Parlant de la flambée des prix des denrées alimentaires, notamment l’attiéké, les autorités avaient reconnu qu’elle résultait en partie du remplacement des plantations de manioc par celles d’hévéa. Avec les mesures de soutien à cette filière, faut-il craindre pour la sécurité alimentaire ?

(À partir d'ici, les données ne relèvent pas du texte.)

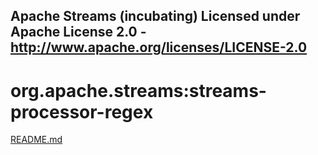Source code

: Apache Streams (incubating)
Licensed under Apache License 2.0 - http://www.apache.org/licenses/LICENSE-2.0
--------------------------------------------------------------------------------

org.apache.streams:streams-processor-regex
===========================================

[README.md](src/site/markdown/index.md "README")
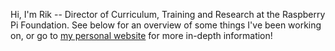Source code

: Hi, I'm Rik -- Director of Curriculum, Training and Research at the Raspberry Pi Foundation. See below for an overview of some things I've been working on, or go to [my personal website](https://rikcross.net) for more in-depth information!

Les citadins et ruraux de plus en plus intéressés par l’hévéa, malgré l’instabilité des cours sur le marché international, vont se frotter les mains. Le Conseil des ministres du 27 juillet a décidé de la mise en place d’un organe de régulation, en vue d’une répartition plus équilibrée du revenu généré par la chaîne de valeurs de la filière, comme pour le café et le cacao, où la fixation d’un prix garanti bord champ met les producteurs à l’abri des fluctuations du marché international. Cette décision pourrait amplifier l’engouement pour la culture d’hévéa, au détriment des cultures vivrières.
Situation maîtrisée
Les statistiques nationales montrent que le nombre de producteurs villageois d’hévéa a atteint 50 000 en 2016, contre 22 000 10 ans plus tôt. En témoigne le recul des terres culti- vées pour le maïs, les tubercules, le plantain etc., face à l’avancée de l’hévéa, qui occupe aujourd’hui 220 000 hectares. Le président Ouattara l’a reconnu devant les travailleurs, le 1er mai dernier. Parlant de la petite boule d’attiéké vendue à 200 francs CFA, il a indiqué qu’outre la sécheresse, ces prix sont liés au fait que «…beaucoup de plantations, notamment de manioc, ont été remplacées par de l’hévéa ». La situation peut inquiéter, mais elle est loin d’être désespérée. Les recherches du Centre national de recherche agronomique (CNRA) montrent qu’il est possible d’associer le vivrier à l’hévéa en milieu paysan. Certains producteurs d’hévéa l’ont d’ailleurs expérimenté avec succès. Mathias N’Guessan, de la sous-préfecture de Tiémélékro (N’zi-Comoé) affirme qu’« en plus du maïs, j’ai environ 450 pieds de bananier plantain sur mon exploitation d’hévéa. À raison de 1 000 francs CFA le régime, j’arrive à assurer le quotidien de ma petite famille, en attendant la vente de ma récolte de caoutchouc». Pour cet adepte du binôme hévéa-vivrier, la pénurie du vivrier sur les marchés est due au mauvais état des pistes rurales, qui ne favorise pas l’acheminent des récoltes sur les marchés. Le gouvernement ivoirien a pris la juste mesure de la menace. Au ministère de l’Agriculture, on assure que la diversification du vivrier et le renforcement de la productivité sont une garantie à moyen terme, et un leitmotiv pour atteindre la souveraineté alimentaire dès 2020.